Another lonely experience I had was during doctorate years. Boy oh boy, now that was one lonely journey. If you are not someone who is comfortable being entertained by your thoughts at the start of the journey, by the end of it, you would be. I personally feel that part of the reason as to why a doctorate is done as an individual research project is so that you can be comfortable with being lonely, you can be comfortable defending your ideas, especially when everyone else seems to be unconvinced by what you propose, and that you can be comfortable being original, especially when no one else seems to share your views. I mean, really, this is one experience that forced me not to blend in (not that I was someone who blended in to begin with; why be a part of the masses when you can stand out?).

I am not alone in this line of thinking - the line that says that loneliness is a part of life - albeit we come to this conclusion for different reasons. But the one thing that makes me unable to stop thinking about this is this: how did loneliness become the "bad guy", the one that is described as unpleasant, empty and isolated. The one that is described as lacking in quality interactions that are hard to pin down.

Back in high school, we had this "group" of people that we sit with every lunch time. I am not sure how this comes about, but it just so happened that we gravitated towards the same people over and over again every lunch time, and eventually, we made plans to hang out over the weekend, and we stressed together in the library during our free period. I mean, it makes sense, right, totally, because at that age, who wants to be alone? Being alone was like being lonely. And it was somewhat, unheard of, it is like, why does she not want to sit with anyone. It was almost like a crime. And the teachers would automatically assume that there was something wrong with you just because you want to be alone.

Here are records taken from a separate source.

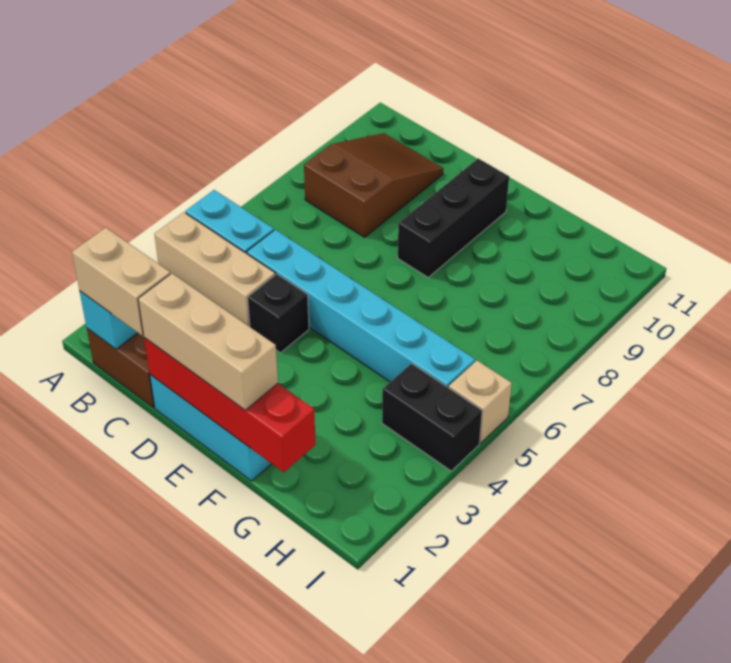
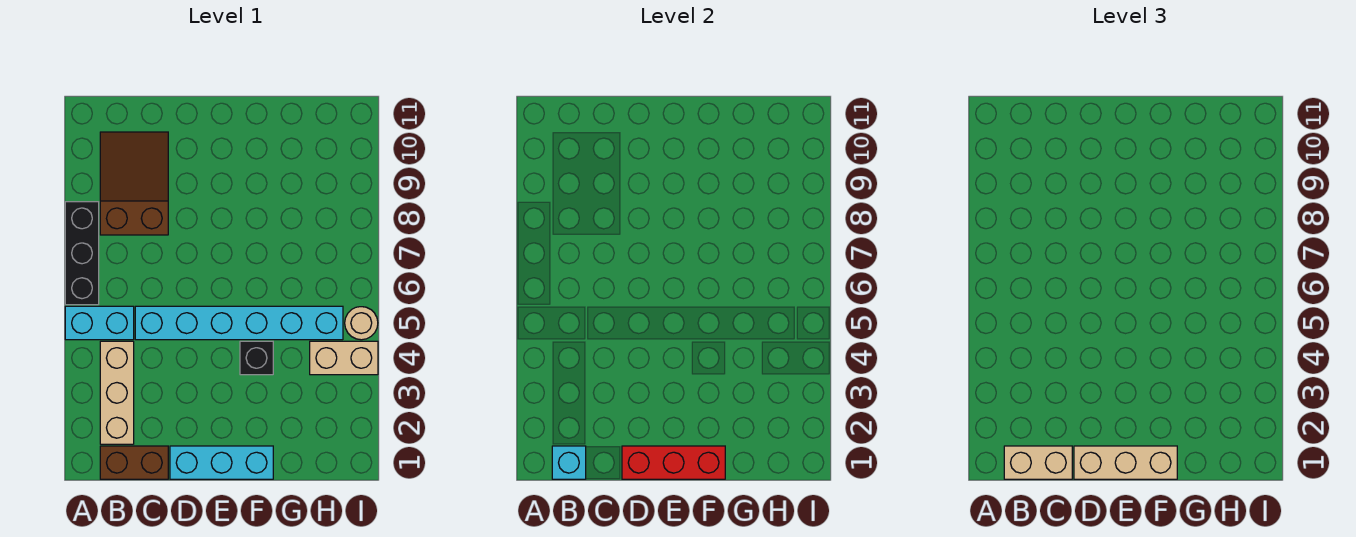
tan brick A4:C4 level 1 -> tan brick B2:B4 level 1
red brick D1:G1 level 2 -> red brick D1:F1 level 2
black brick D4 level 1 -> black brick F4 level 1
black brick E8:E10 level 1 -> black brick A6:A8 level 1
black brick H4:I4 level 1 -> tan brick H4:I4 level 1
tan brick I5 level 1 -> tan round brick I5 level 1

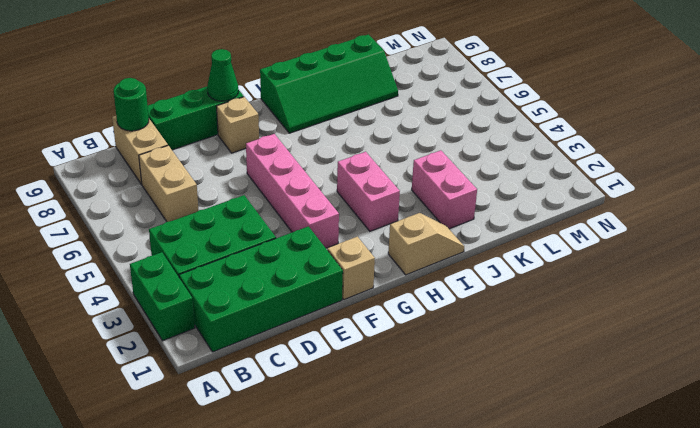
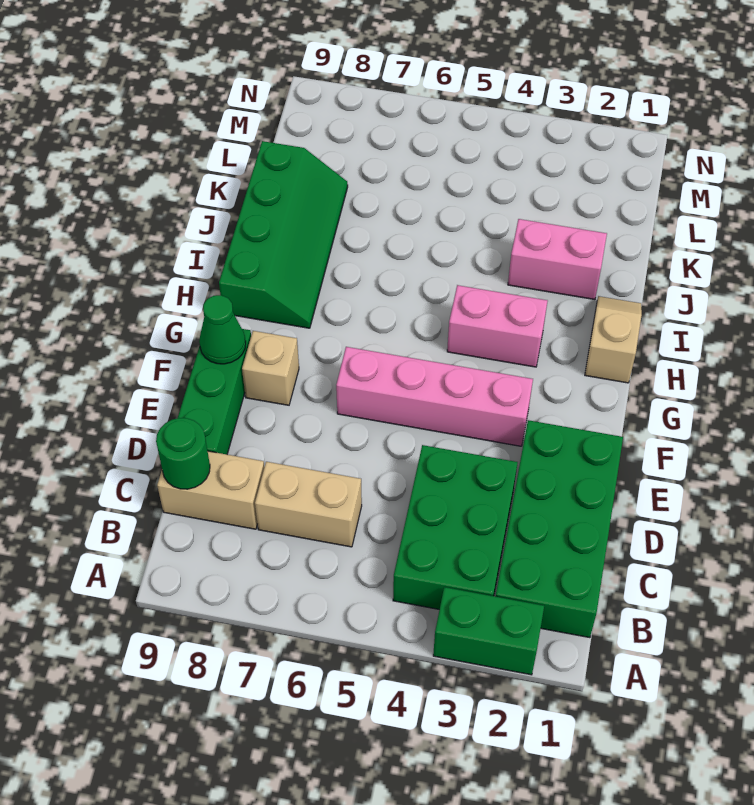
tan brick F1 level 1 -> none

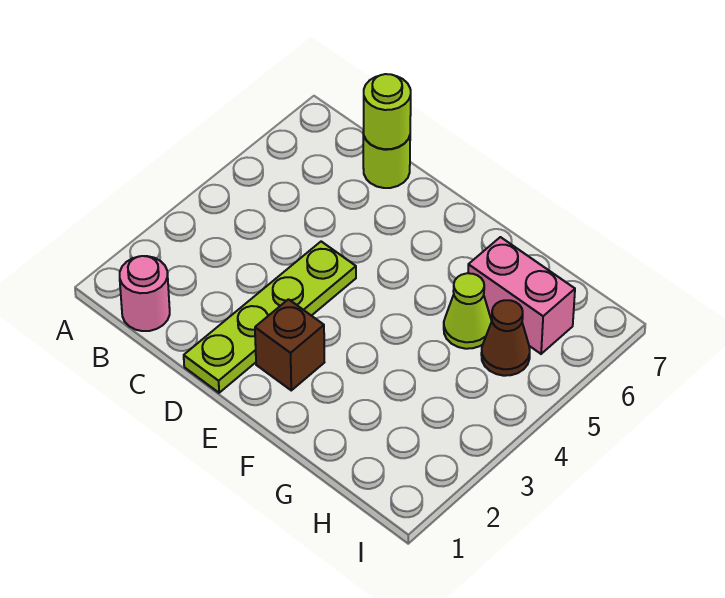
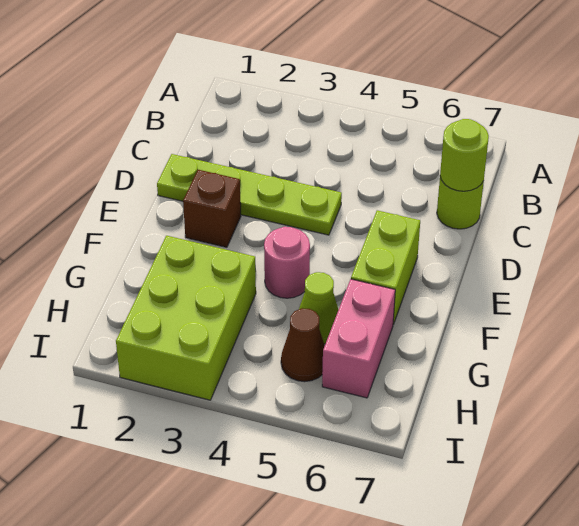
pink round brick B1 level 1 -> pink round brick F4 level 1
none -> lime brick E6:F6 level 1
none -> lime brick G2:I3 level 1

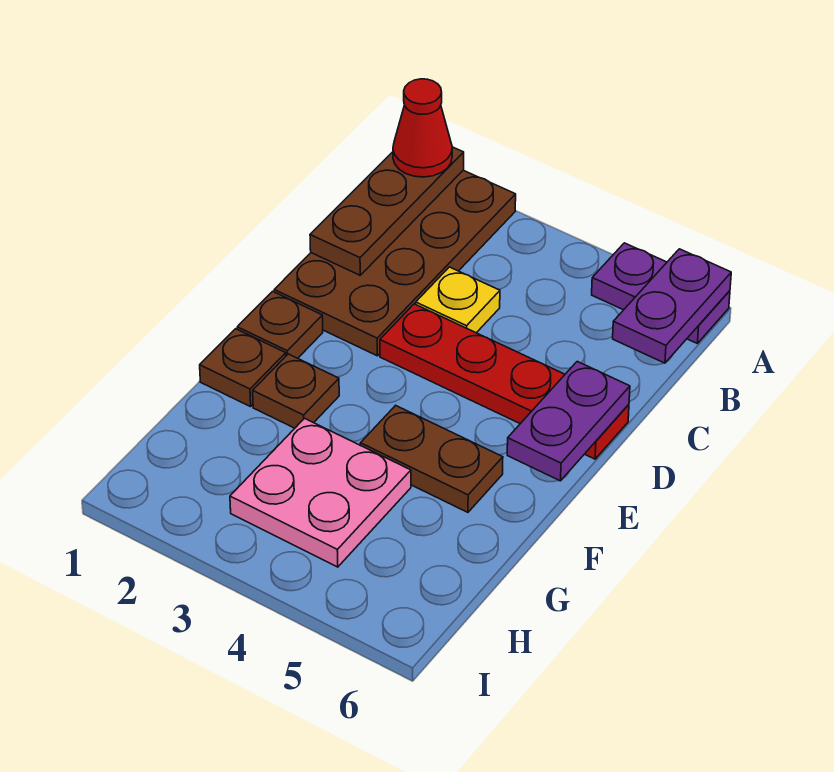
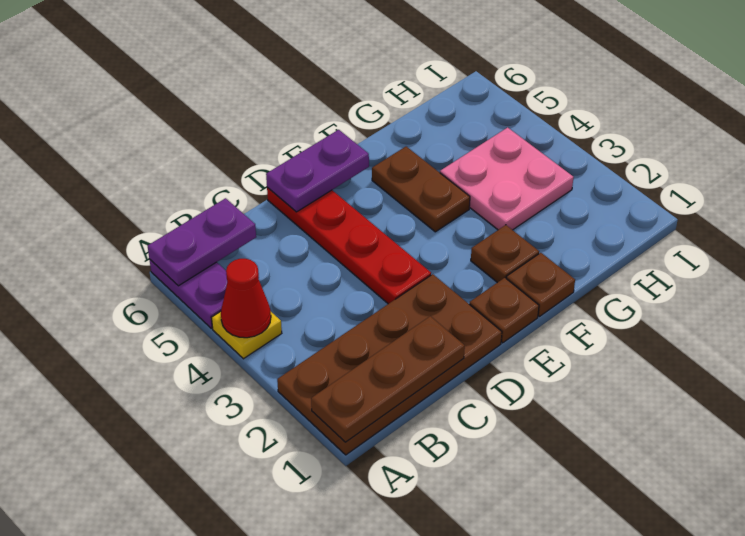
red cone A1 level 3 -> red cone A4 level 2
yellow plate C3 level 1 -> yellow plate A4 level 1

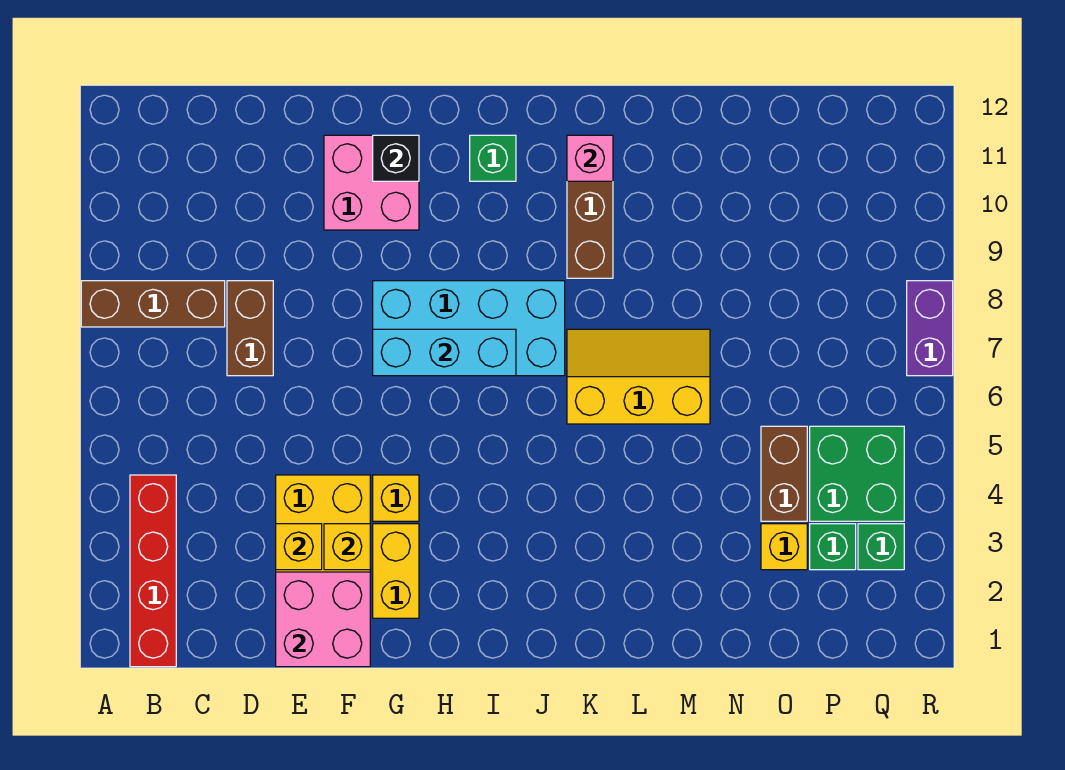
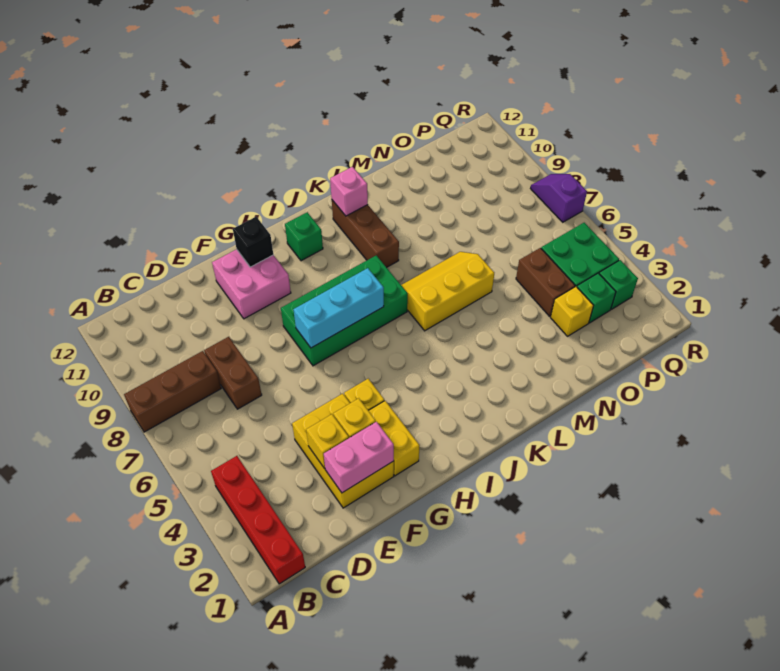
pink brick E1:F2 level 2 -> pink brick E2:F2 level 2
cyan brick G7:J8 level 1 -> green brick G7:J8 level 1
purple brick R7:R8 level 1 -> purple slope R7:R8 level 1 top 7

It is not just in school, it is also the same deal when I was living at home - it is like, I don't know, I live with people who loved to have a confrontation at the moment that it was convenient with them without having regard to my preference (curse of being the youngest kid), the kind of confrontation that required them to bang against your door and forced their way into your room kind of thing, to which I shouted "GET OUT" and of course, they didn't and so I ended up being the one who not only had to get out of my own room, but also the house altogether just so that I could be alone for a moment in time. This is one of the better outcomes for me, and my preferred outcome too, given the situation, but you get the idea. I have never felt better about life ever since I started living alone. There is something so peaceful about coming home from a long day at work to an empty apartment and spending the evening alone.

I get that a lot of people are not comfortable with being alone, because they equate that to being lonely. Heck, I even personally know people who would not be seen eating alone at restaurants. Really, what's the big deal? I have eaten alone at restaurants many times, bring a book or a magazine or catch up with your inbox when you are waiting for your food.

Elizabeth Gilbert wrote in Eat Pray Love the following sentence that I find incredibly powerful and incredibly true for every human being, whether they are undergoing drastic changes in their lives, like the divorce she was going through, or just living life in general. She said, “When I get lonely these days, I think: So BE lonely, Liz. Learn your way around loneliness. Make a map of it. Sit with it, for once in your life. Welcome to the human experience. But never again use another person's body or emotions as a scratching post for your own unfulfilled yearnings.”